Au Bénin, en dépit de la modernisation, certaines pratiques culturelles comme le culte des jumeaux résistent au temps. Dans de nombreuses familles, une importance capitale est accordée à la vénération des statuettes de jumeaux. Enquête.
Des bois, sculptés et jaunis à la forme d’un être humain. D’aucuns diraient des poupées à l’africaine. Mais pour Micheline A., ces statuettes sont plus que du bois. Pour cette dame, la quarantaine, elles représentent les gardiens de l’âme de ses deux fils jumeaux décédés. ‘’Juste après des cérémonies funéraires instaurées par la tradition, ma belle-famille m’a obligée à entretenir ces statuettes dans ma chambre et à les porter sur moi en signe de respect, protection et de fraternité pour mes enfants défunts », confie-t-elle.

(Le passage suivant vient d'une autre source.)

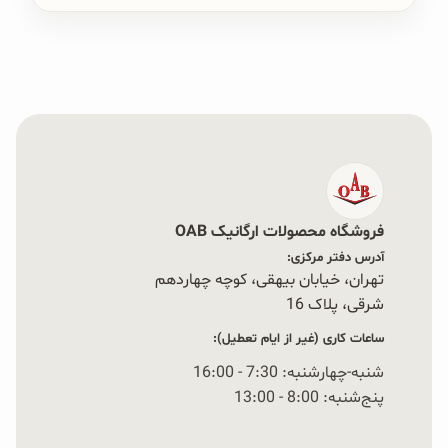
فروشگاه محصولات ارگانیک OAB
آدرس دفتر مرکزی:
تهران، خیابان بیهقی، کوچه چهاردهم
شرقی، پلاک 16‭
ساعات کاری (غیر از ایام تعطیل):
شنبه-چهارشنبه: 7:30 - 16:00
پنج‌شنبه: 8:00 - 13:00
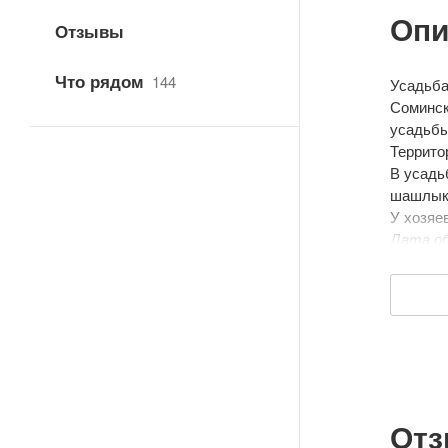
Опи
Отзывы
Что рядом
144
Усадьба
Соминск
усадьбы
Террито
В усадь
шашлык,
У хозяе
Дата об
От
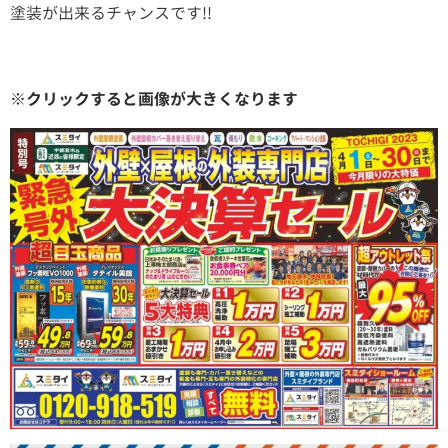
塗装が出来るチャンスです!!
※クリックすると画像が大きくなります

Hésitante au départ, Micheline A., est d’autant plus convaincue aujourd’hui qu’elle accorde l’attention requise à ces statuettes qu’elle habille, nourrit et soigne autant qu’elle devrait entretenir ses enfants. Tout comme elle, nombreux sont les Béninois qui accordent une dévotion inédite à la représentation de leurs enfants ou frères jumeaux. ’Les jumeaux ne meurent pas, ils sont allés chercher du bois de chauffe à la forêt’’. C’est ce que laissent entendre la plupart. Ces êtres génétiquement et morphologiquement identiques sont vénérés dans la tradition africaine qui les considère comme une divinité venue habiter parmi les humains. Ces statuettes qui cohabitent avec les hommes, loin d’être du fétichisme ou un comportement irrationnel révèlent la réalité socioculturelle de plusieurs communautés et autres tribus béninoises. Ne pas respecter les prescriptions expose l’auteur de l’acte à des situations insolites voire dramatiques. ‘’Un jour ma fiancée a injurié les statuettes qui sont censées être ses enfants jumeaux avortés à 4 mois de grossesse. Du coup, dans la même semaine, elle a perdu son travail. Bien évidemment, personne n’a compris ce qui lui arrivait car elle avait des maux bizarres. Seule la consultation du Fa a permis de la sauver après des sacrifices propitiatoires et des offrandes aux jumeaux outragés‘’ », témoigne Hègbè A., Zémidjan au quartier Zogbadjè à Calavi.
« Ça ne se négocie pas, quelle que soit votre obédience religieuse »
Ainsi, ces statuettes restent les âmes des jumeaux à qui même les parents vouent un respect particulier. Des cérémonies, des rituels spécifiques et périodiques leur sont offerts au risque de déclencher la colère des jumeaux ainsi donc des morts. Hounnongan Dahto, prêtre de Thron Kpéto Déka Alafia, membre de l’association fraternelle des jumeaux explique : ‘’Lorsque tu as eu à avorter de ces enfants et que tu ne reviens pas les chercher de la forêt, ils te bloquent toutes les voies. Il n’y a pas à négocier par rapport à ton obédience religieuse. Tu peux les réincarner et après les confier aux Hounnon’’. Tout comme les enfants ordinaires, les jumeaux, une fois décédés doivent être réincarnés pour pouvoir achever leur mission sur terre. Cette réincarnation, dans ce cas-ci, se fait avec la représentation et l’appel de l’âme à travers les sculptures. Ces enfants, renaissent habituellement à partir de l’un des 4 éléments divinatoires à savoir l’air, la terre, l’eau et le feu. C’est au cours de la consultation de l’oracle que l’enfant décide de renaitre dans tel bois ou dans l’autre. « L’arbre utilisé est choisi entre le caïlcédrat ou l’iroko, puisque quand l’enfant doit revenir, c’est du corps dans lequel il se sentira mieux, qu’il se revêtira », explique Avossè Kpoviessi Medjigbodo, Prêtre du vodoun Zèkpon. Le culte des jumeaux revêt une grande importance, mais l’occidentalisation et la misère ambiante des peuples ont sapé les mœurs et porté un coup à ces us et pratiques longtemps considérés comme sacrés.